TRECHO DA FONTE »
A consciência desse ciclo nos torna mais humanos e cuidadosos com o legado que nos é deixado pelos que vieram antes de nós e deveria nos levar a pensar no que deixaremos para os que ainda hão de vir. O futuro sempre se constrói em algum tipo de diálogo com o passado.
Podemos, por exemplo, glorificar os acontecimentos pretéritos, emprestando-lhes uma áurea de positividade que a história não confirma.
Muitos, por exemplo, lamentam a perda da excelente escola pública dos anos 1960, no Brasil, em que apenas 40% dos alunos frequentavam as aulas. Uma excelência obtida com a exclusão. Outros falam da sociedade mais virtuosa ou próxima de seus valores morais num século 19 que escravizava os negros.
Por outro lado, herdamos valores do passado e lhes ampliamos o significado. Foi um lento processo o de valorização da igualdade de todos perante a lei e, ao longo dos anos, associamos o conceito com a construção da proposta de igualdade de oportunidades, a ser oferecida primordialmente por educação de qualidade para todos.
O que não podemos é querer retornar ao passado perdendo os avanços que gerações passadas já nos asseguraram ou deixarmos de avançar frente ao legado positivo que recebemos. Os monumentos que nos observam não nos perdoariam. Retroceder jamais!

INFORMAÇÕES REGISTRADAS »
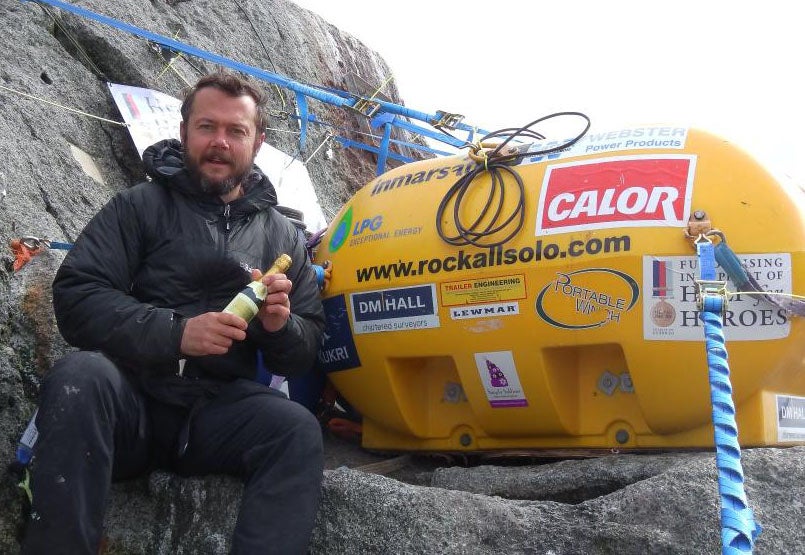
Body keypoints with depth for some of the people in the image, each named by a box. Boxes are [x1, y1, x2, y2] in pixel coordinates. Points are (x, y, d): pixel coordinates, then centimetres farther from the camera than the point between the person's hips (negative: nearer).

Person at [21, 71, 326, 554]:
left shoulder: (284, 237, 14)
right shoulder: (140, 206, 7)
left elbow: (304, 355, 13)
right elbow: (76, 297, -6)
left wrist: (280, 326, -12)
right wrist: (176, 332, -20)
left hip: (217, 411, 2)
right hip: (131, 396, -1)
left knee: (298, 429, -28)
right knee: (80, 377, -34)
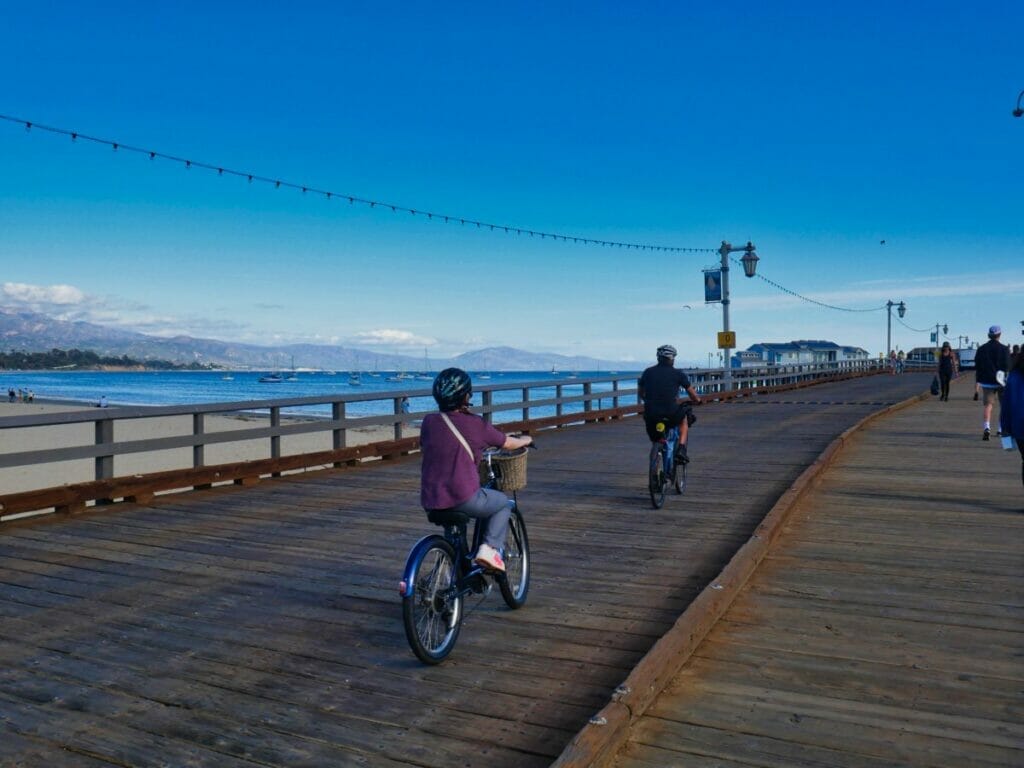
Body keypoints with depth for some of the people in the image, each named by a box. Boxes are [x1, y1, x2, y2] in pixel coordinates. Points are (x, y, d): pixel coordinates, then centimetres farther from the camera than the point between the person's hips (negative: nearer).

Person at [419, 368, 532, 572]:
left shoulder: (429, 421, 3)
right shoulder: (475, 425, -7)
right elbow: (509, 444, 7)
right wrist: (526, 440, 31)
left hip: (430, 501, 5)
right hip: (463, 499, -5)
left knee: (454, 519, 37)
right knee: (503, 503, 21)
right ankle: (490, 547, 2)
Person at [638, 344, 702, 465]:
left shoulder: (648, 372, 8)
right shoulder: (678, 374, 1)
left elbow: (640, 392, 20)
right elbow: (692, 393, 9)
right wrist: (697, 400, 31)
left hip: (651, 415, 2)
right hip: (671, 415, -2)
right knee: (684, 419, 30)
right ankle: (681, 449, 14)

O QUE SE PEDE »
Responda às perguntas abaixo com base no trecho sobre o legado do passado.
1. Segundo o trecho, o futuro sempre se constrói em que tipo de relação com o passado?
2. Que percentual dos alunos frequentava as aulas na escola pública brasileira dos anos 1960?
3. Por meio de que a igualdade de oportunidades deveria ser oferecida primordialmente?

RESPOSTA ESCRITA »
1. Em algum tipo de diálogo com o passado.
2. Apenas 40% dos alunos.
3. Por educação de qualidade para todos.